Counting people and vehicle traffic using AI and camera footage

Measuring traffic and pedestrian flow using deep learning and tracking algorithms

With advances in deep learning research, object detection from camera footage has become relatively easy. However, counting and measurement require some ingenuity. For the experiment, we analyzed footage from an existing low-resolution 480p security camera and measured the traffic and pedestrian flow in front of Legasis Takamatsu Lab and on a certain street.

Method used this time

We use ResNet-50 for the neural network, and MSCOCO (Microsoft Common Objects in Context) for the training dataset to detect tracks, cars, and pedestrians. For this experiment, we excluded bicycles from the measurements as they are difficult to detect at night with the low-resolution security camera without infrared mode. To facilitate tracking, we are using a GPU equivalent to Nvidia RTX3070 for calculations. The tracking mainly uses a Kalman filter. The tracking algorithm is quite complex, so we will omit the parameter description, but thanks to the GPU, we can detect at 30 FPS, allowing for reliable tracking even with rough tracking settings.

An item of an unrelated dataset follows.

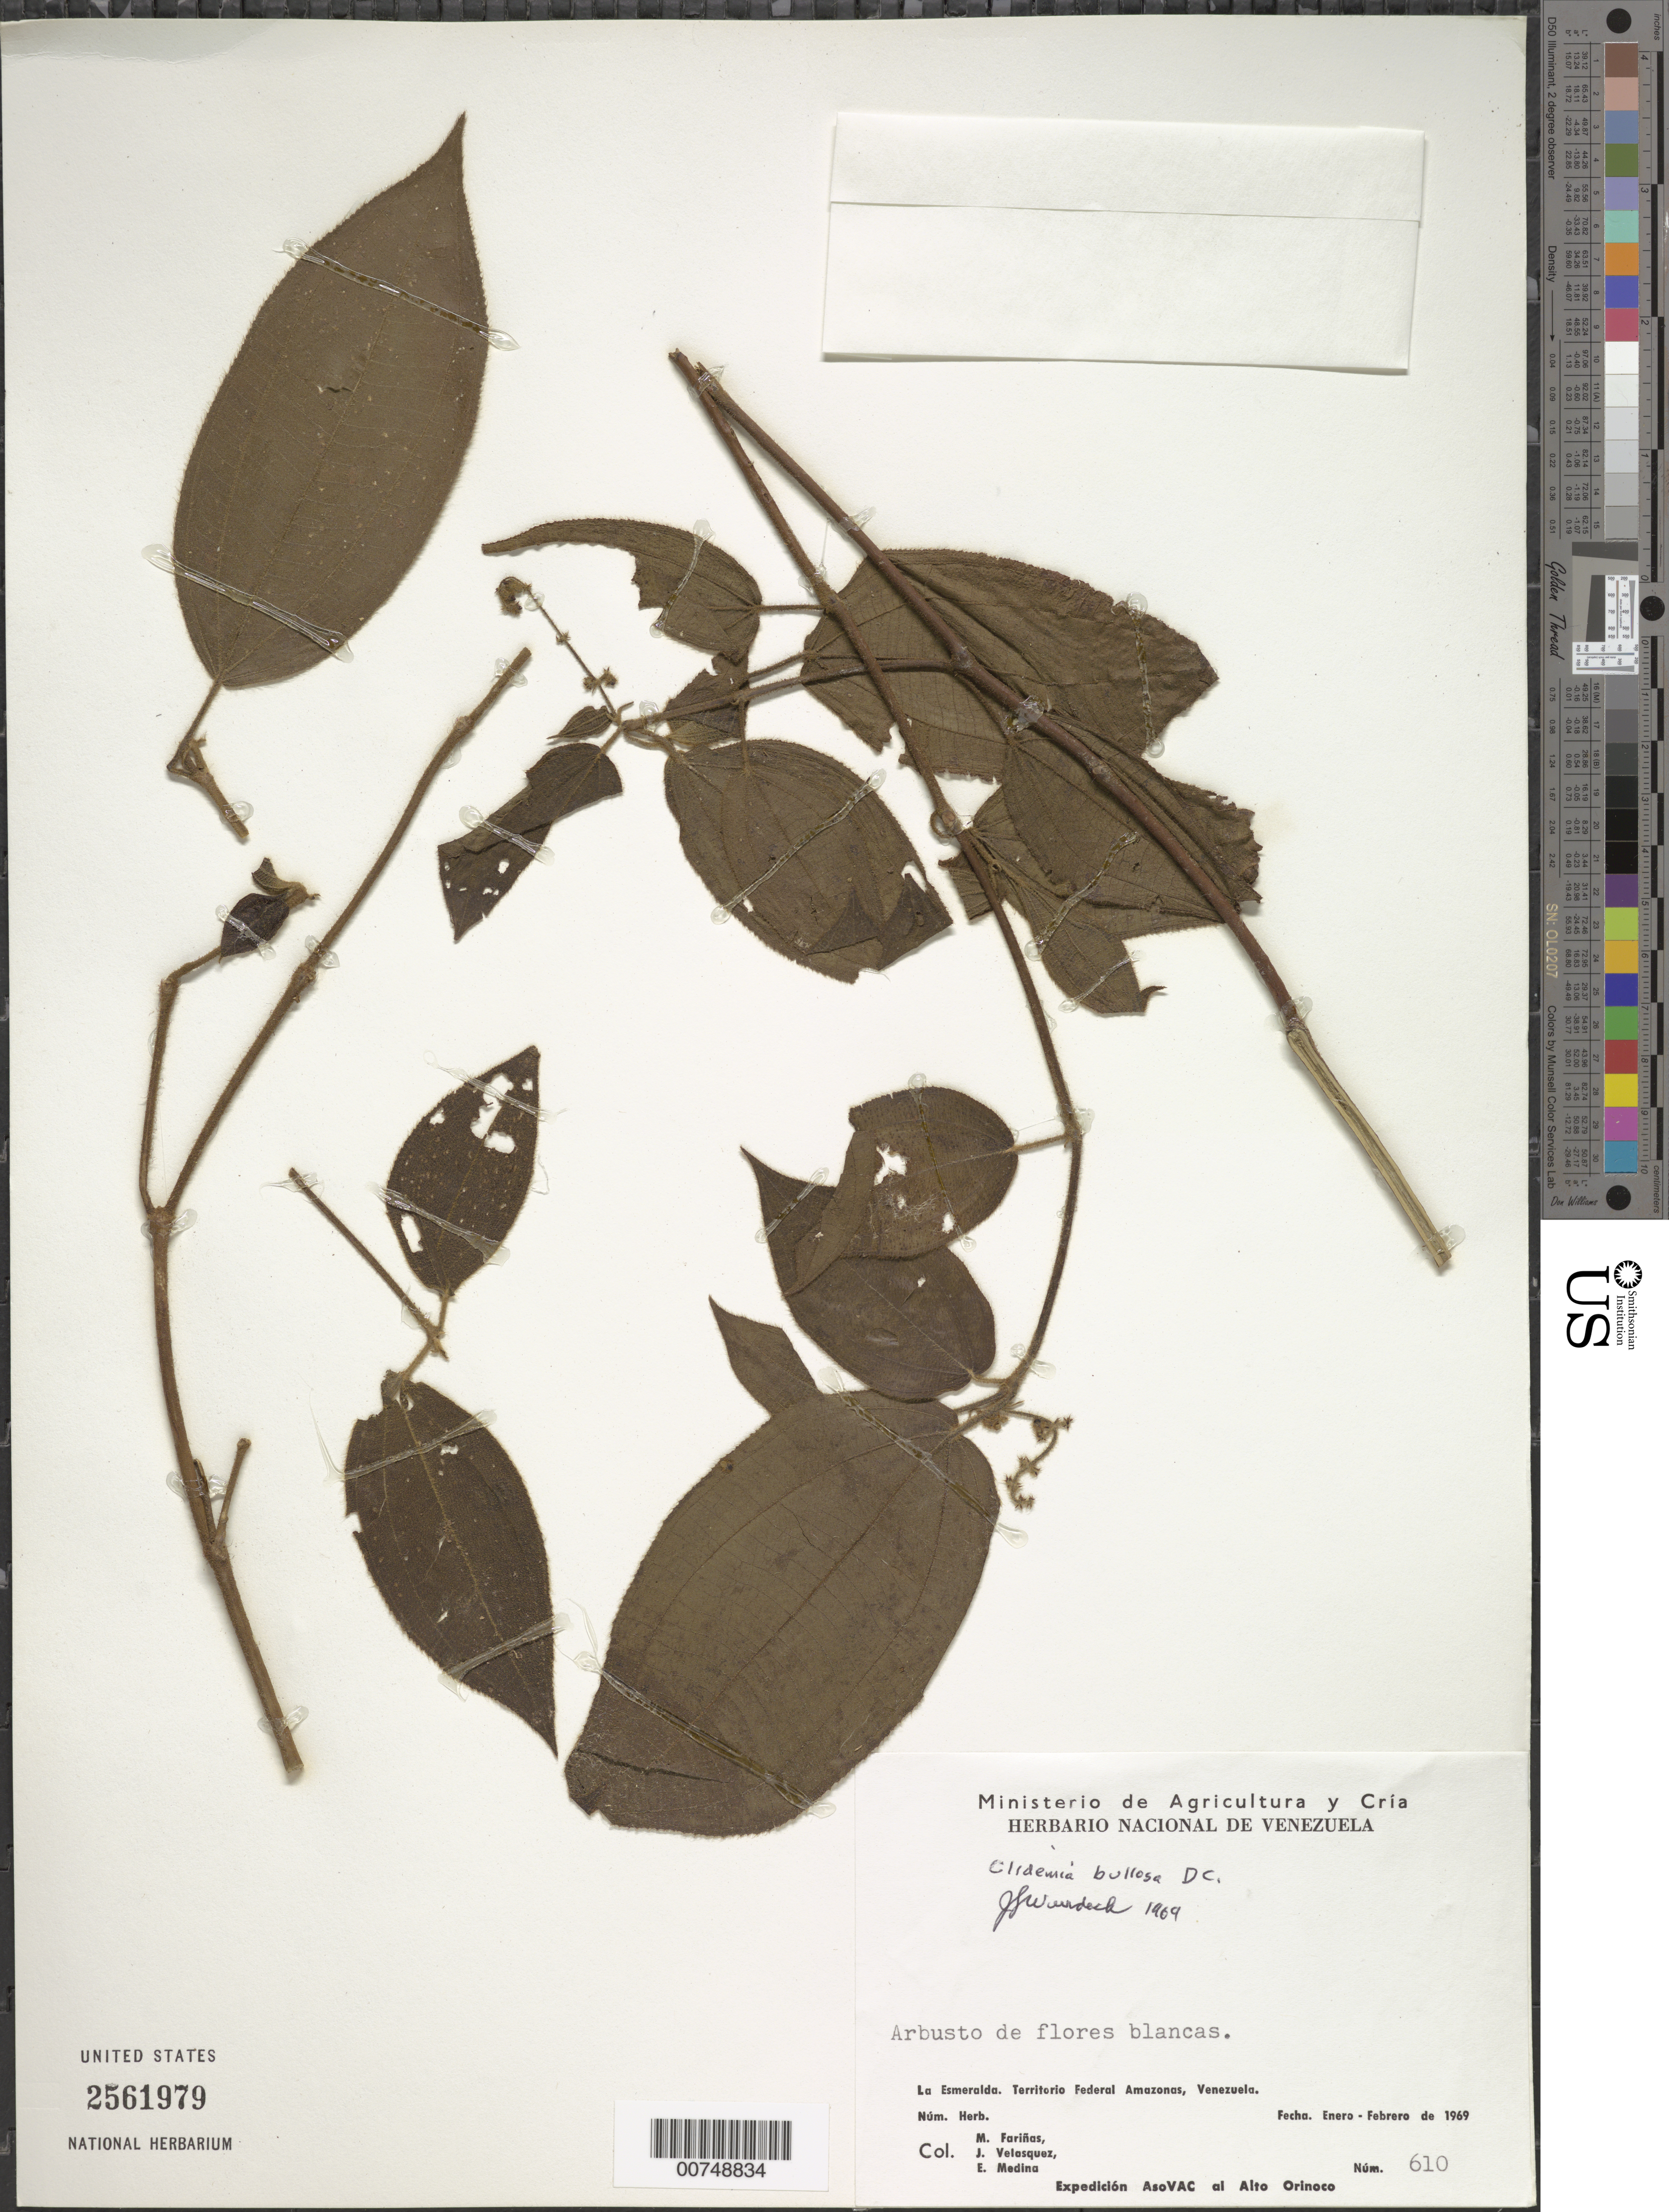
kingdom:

AI Counting Experiment Results

The measurement accuracy during the day was close to 100%. After sunset, the accuracy decreased because the camera used is not a night-vision camera and the footage is dark, but it was sufficient to grasp the trend. In the case of automobile data, accurate measurements were possible even in the dark footage at night. In the location of the camera for this experiment, there were many cars stopping, so it was important to track them accurately to avoid duplicate counting.

We have created a daily chart of pedestrian, car, and truck traffic volumes from December 2021 to October 2022. The ability to easily collect such data is an advantage of AI cameras.

Key Points for Implementing an AI Camera Counter

The camera angle is a crucial factor in object detection. This project is an experiment, so we used an existing camera, but if you plan to use existing camera footage in a production setting, make sure the angle and resolution are suitable for the application.
Decide whether to invest in hardware costs or tracking algorithm costs. In embedded systems, object detection takes time, requiring ingenuity in the tracking algorithm.
Higher camera resolution may seem better, but it also affects detection speed, so plan according to the specifications of the CPU or GPU you are using.
Simply tracking and counting objects will result in a lot of duplicates due to repeated frame in-and-outs of the same object. Therefore, duplicate removal is essential. If the detection speed is slower than 8 FPS, accurate measurement becomes very difficult, so be cautious when using edge computers.